#### Set task:
Quote word for word the lines of the items from the line containing "phylum: Tracheophyta" to the line containing "collector number: 3004", including both of those lines.

(Dataset items)
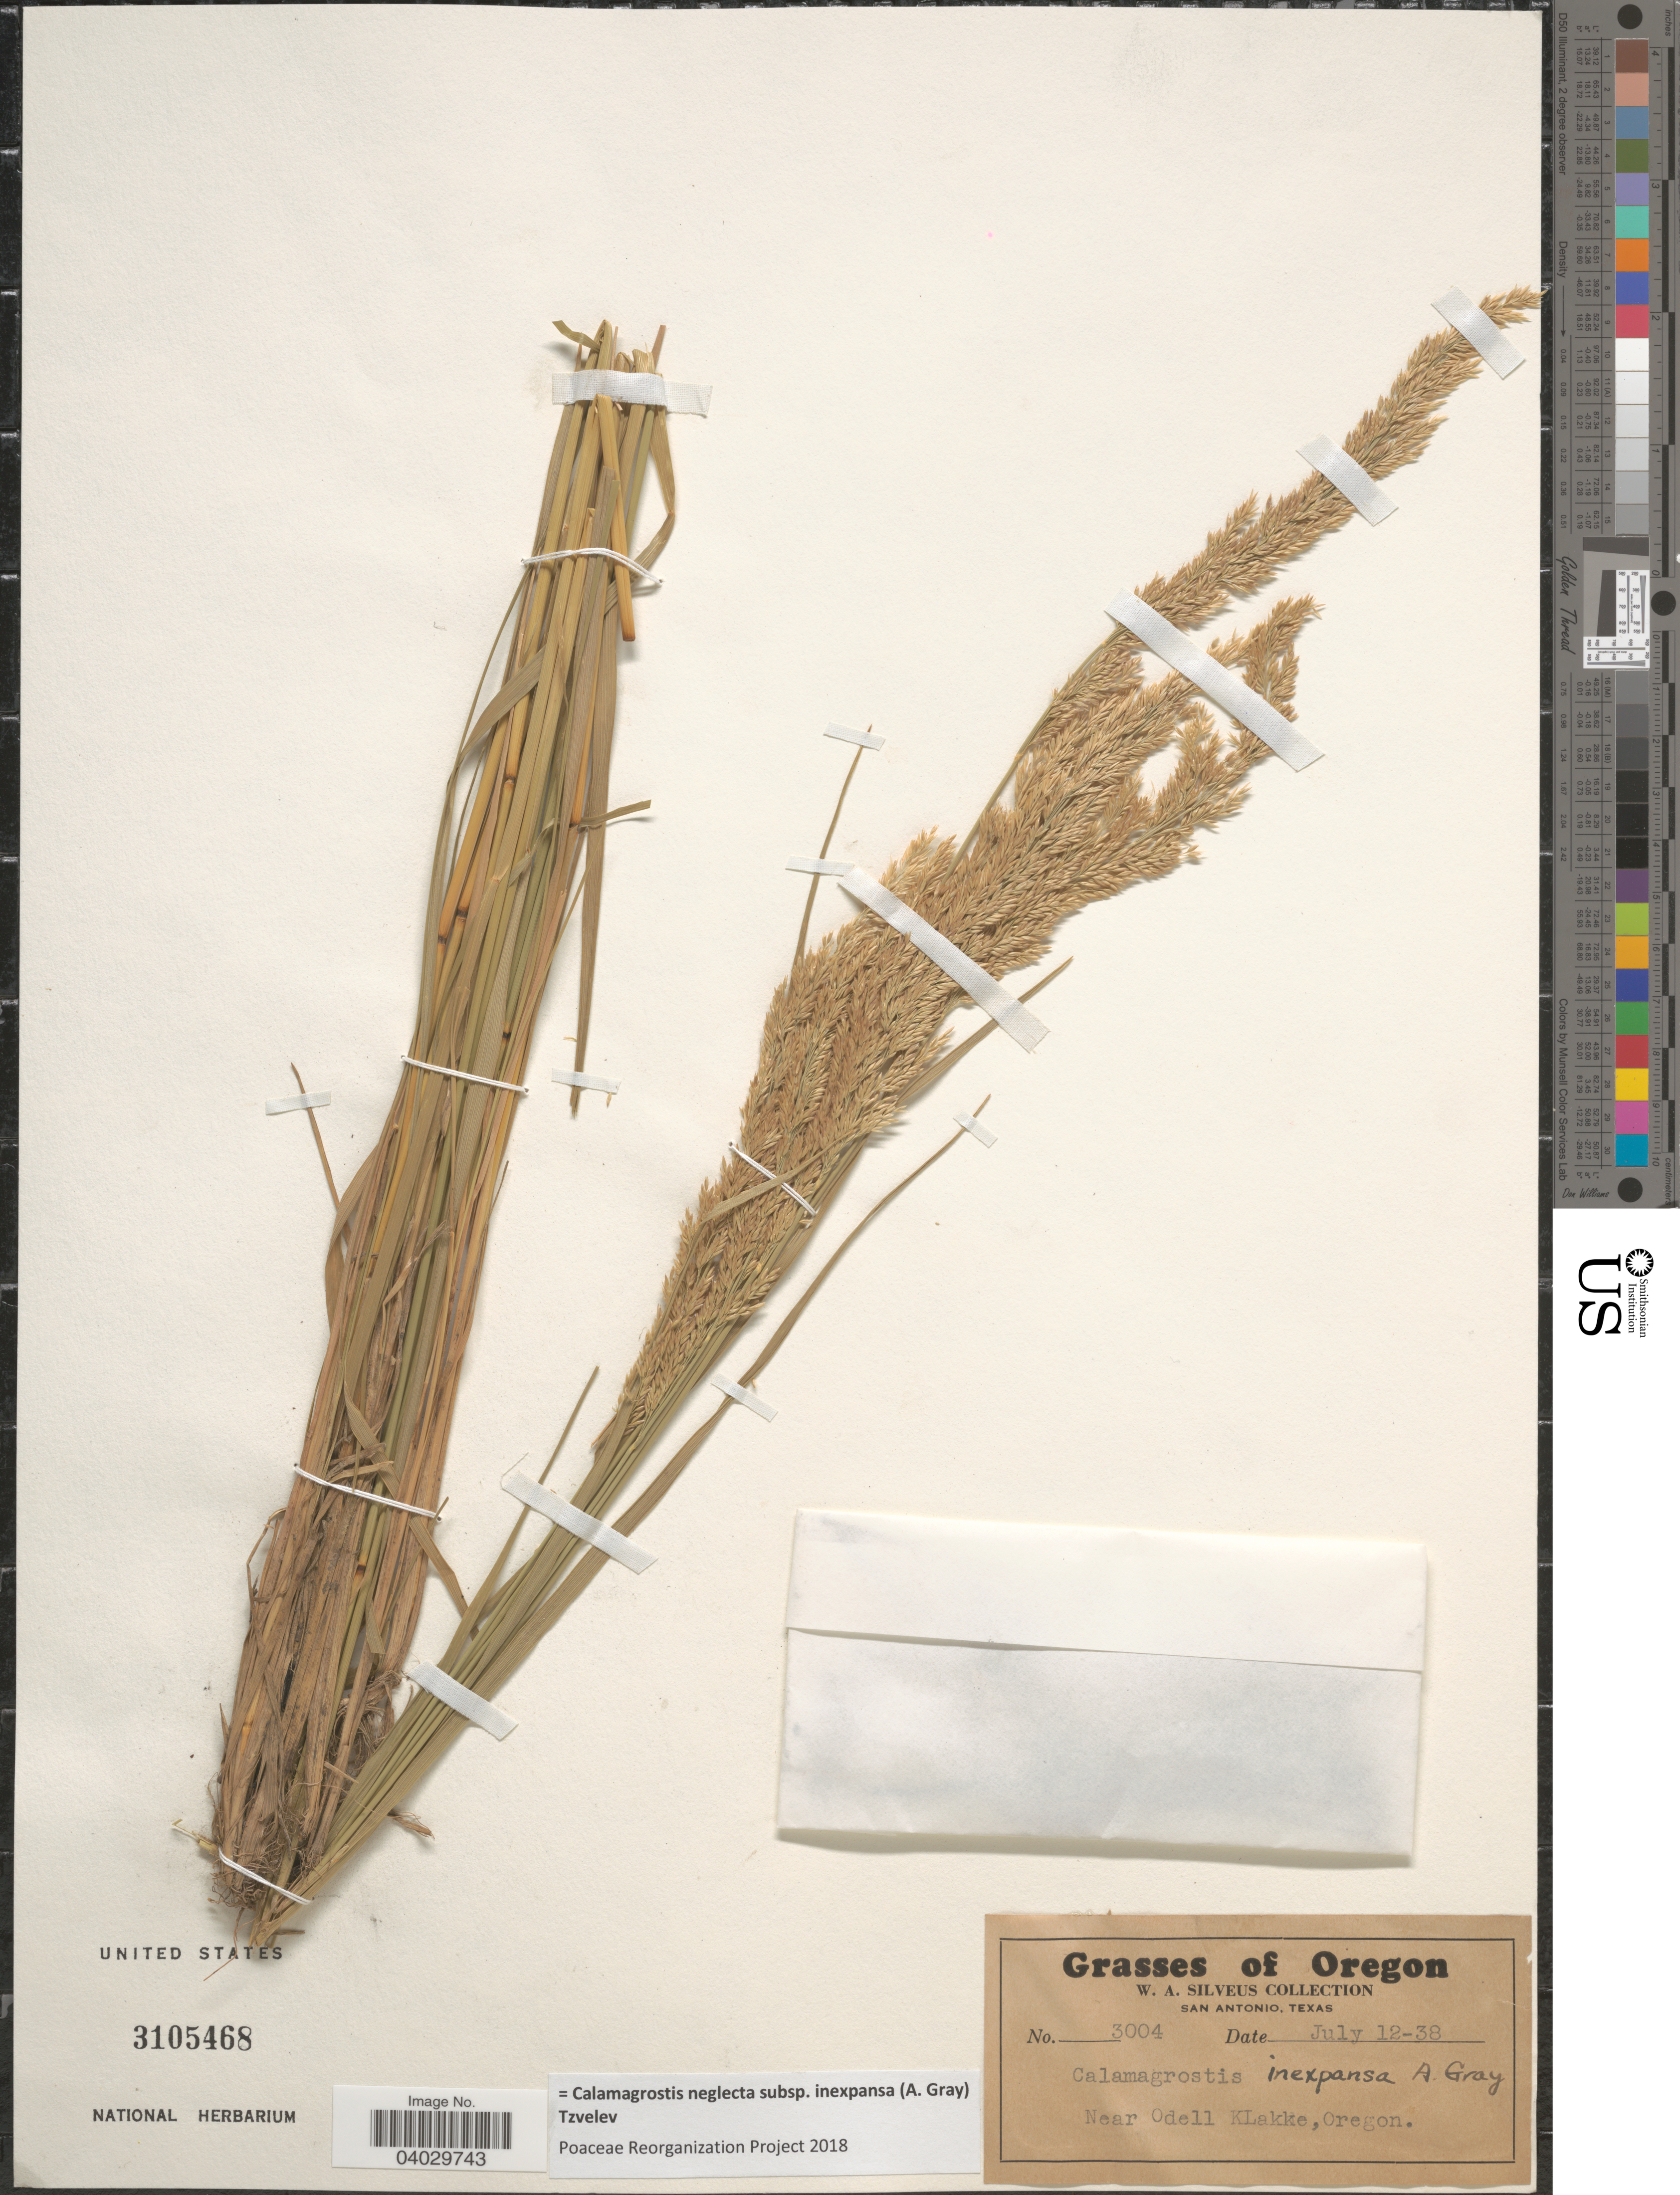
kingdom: Plantae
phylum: Tracheophyta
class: Liliopsida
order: Poales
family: Poaceae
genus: Calamagrostis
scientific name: Calamagrostis neglecta subsp. inexpansa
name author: (A. Gray) Tzvelev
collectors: W. Silveus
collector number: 3004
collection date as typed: Transcribed d/m/y: 12/7/38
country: United States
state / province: Oregon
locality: Near Odell KLakke.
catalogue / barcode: US 3105468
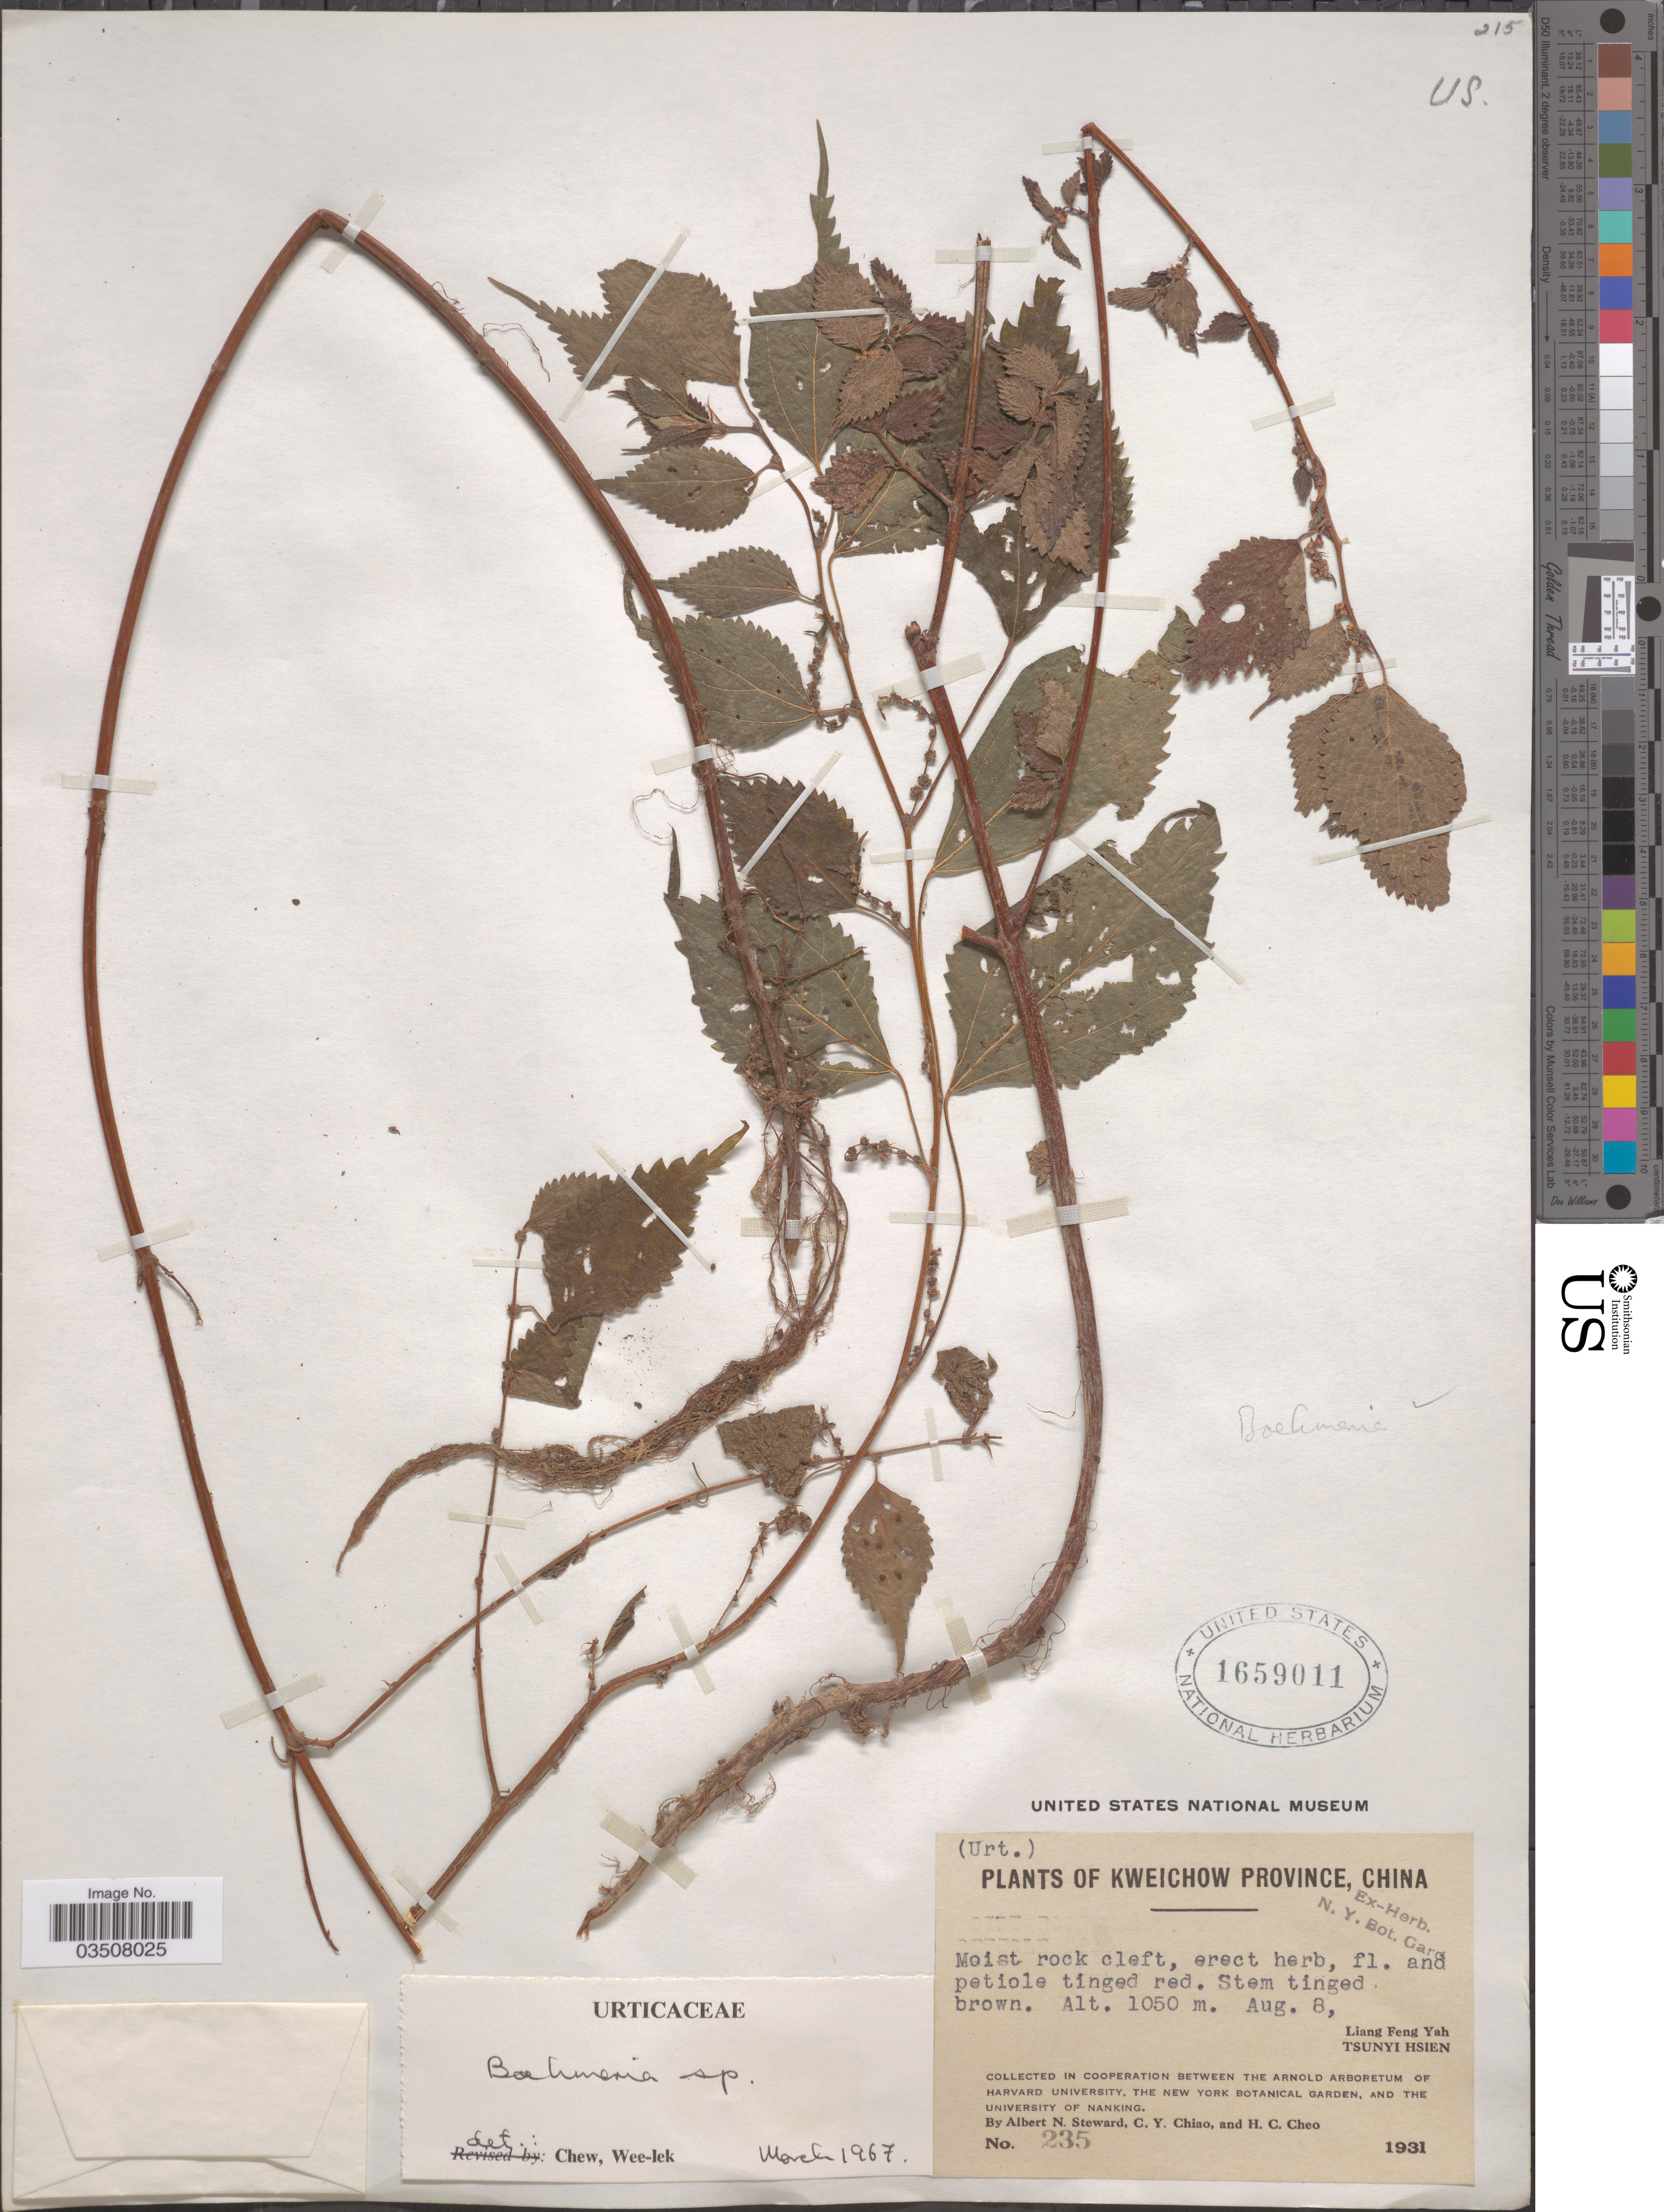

#### Response for this exercise:
phylum: Tracheophyta
class: Liliopsida
order: Poales
family: Poaceae
genus: Calamagrostis
scientific name: Calamagrostis neglecta subsp. inexpansa
name author: (A. Gray) Tzvelev
collectors: W. Silveus
collector number: 3004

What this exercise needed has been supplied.